Consigna de trabajo A: De acuerdo con el texto proporcionado, ¿cuál es el tercer paradigma en el que se avanza respecto de las villas?
Consigna de trabajo B: Resume el texto proporcionado en dos oraciones.

Texto proporcionado:
▼


"La política tiene ciertas prácticas, ciertos códigos. Ojo que también hay que discutirlas y romperlas, pero hay que romperlas hacia adentro y no de cara a la sociedad. La ropa sucia se lava en casa."

-En función de tu trabajo en la Defensoría del Pueblo, ¿cuál es el diagnóstico que hace sobre la situación social de la ciudad?

-La Ciudad de Buenos Aires de por sí es la más rica del país, con el ingreso per cápita más alto, al nivel de las principales ciudades de Europa, y así y todo sigue teniendo conflictos de mucha desigualdad, lo que es alarmante. Vivimos en un país en el que la situación económica está en una debacle total y eso castiga a las provincias, al área metropolitana y también a la Ciudad de Buenos Aires. Cuando el litro de leche es más caro que un litro de nafta uno se da cuenta de que vamos muy mal. Por más obras y hormigón que haya en la ciudad, la crisis económica y social ya toca fondo. Existe una distribución demasiado asimétrica de los recursos públicos.

-Hay diferencias entre la administración de Macri y la de Rodríguez Larreta?

-Sí. Larreta tuvo un salto cualitativo respecto de la de Macri en sus políticas sociales en villas. Creó organismos, puso más presupuesto y generó equipos de laburo. Pero todo eso queda opacado para el nivel de necesidad que tiene nuestro país y nuestra sociedad en función de las políticas económicas que dicta el FMI, que nos atraviesan a nivel nacional y que generaron este caos. Y en la ciudad eso se vive también.

-¿Este mayor desarrollo de las políticas sociales tiene que ver con un abordaje distinto o con un escenario económico más crítico?

-Un poco de cada cosa. Hay que marcar diferencias entre Larreta y Macri. Respecto de las villas, por ejemplo, la política de Macri como gefe de Gobierno fue visitar a Margarita Barrientos en Los Piletones cada Navidad o Año Nuevo. Su política era la erradicación y, si recordamos su campaña de 2007, lo planteaba abiertamente. Ahora uno podría decir “hicieron una mejora”, porque ya no hablan de erradicación, mencionan la urbanización, como segundo paradigma. Y avanzan en lo que nosotros creemos como tercer paradigma, que es la integración social urbana.

▲

Extracto de datos:

▼

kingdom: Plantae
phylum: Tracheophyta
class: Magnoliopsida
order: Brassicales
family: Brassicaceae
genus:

▲

Respuesta A: La integración social urbana.

Respuesta B: La Ciudad de Buenos Aires es la más rica del país, pero sigue teniendo conflictos de mucha desigualdad y sufre la crisis económica nacional, con una distribución demasiado asimétrica de los recursos públicos. La gestión de Larreta tuvo un salto cualitativo respecto de la de Macri en las políticas sociales en villas, al dejar de hablar de erradicación y mencionar la urbanización, aunque esas mejoras quedan opacadas por el nivel de necesidad que generan las políticas económicas que dicta el FMI.